• Work instructions:
An exact copy of all records is expected, minus the images.

• Entries shown:
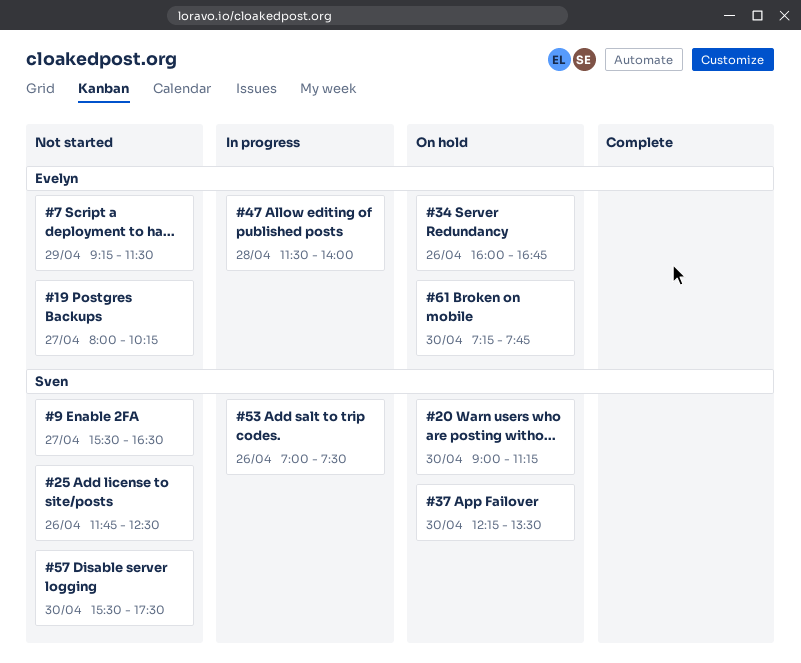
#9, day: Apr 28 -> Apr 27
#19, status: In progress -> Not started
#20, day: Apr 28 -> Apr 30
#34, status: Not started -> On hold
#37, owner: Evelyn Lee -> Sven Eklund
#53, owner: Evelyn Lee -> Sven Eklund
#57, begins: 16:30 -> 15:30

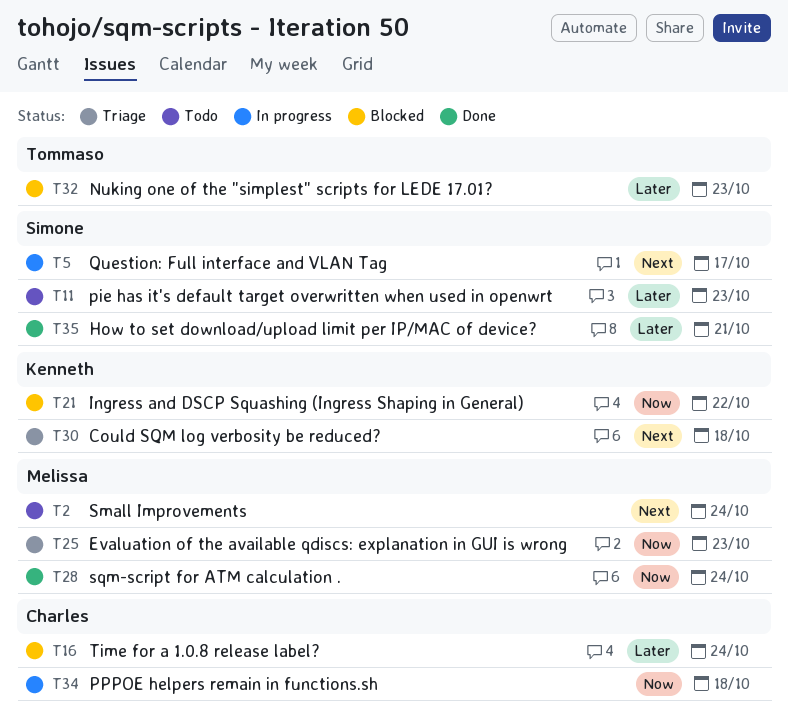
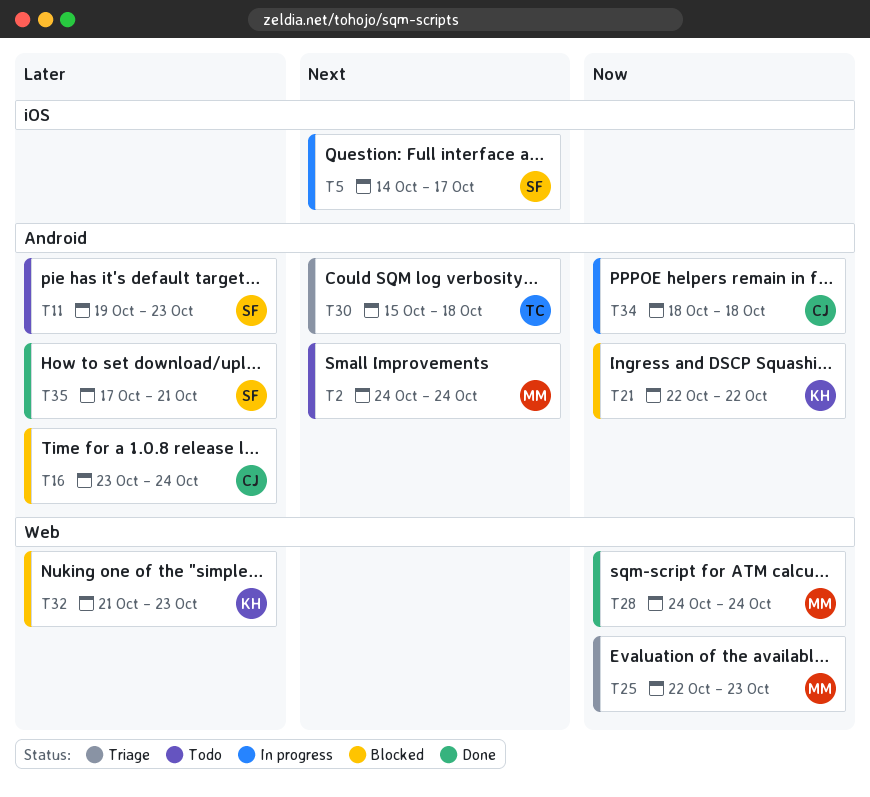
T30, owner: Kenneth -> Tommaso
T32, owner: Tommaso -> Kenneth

• Problem solution:
#9, day: Apr 28 -> Apr 27
#19, status: In progress -> Not started
#20, day: Apr 28 -> Apr 30
#34, status: Not started -> On hold
#37, owner: Evelyn Lee -> Sven Eklund
#53, owner: Evelyn Lee -> Sven Eklund
#57, begins: 16:30 -> 15:30

T30, owner: Kenneth -> Tommaso
T32, owner: Tommaso -> Kenneth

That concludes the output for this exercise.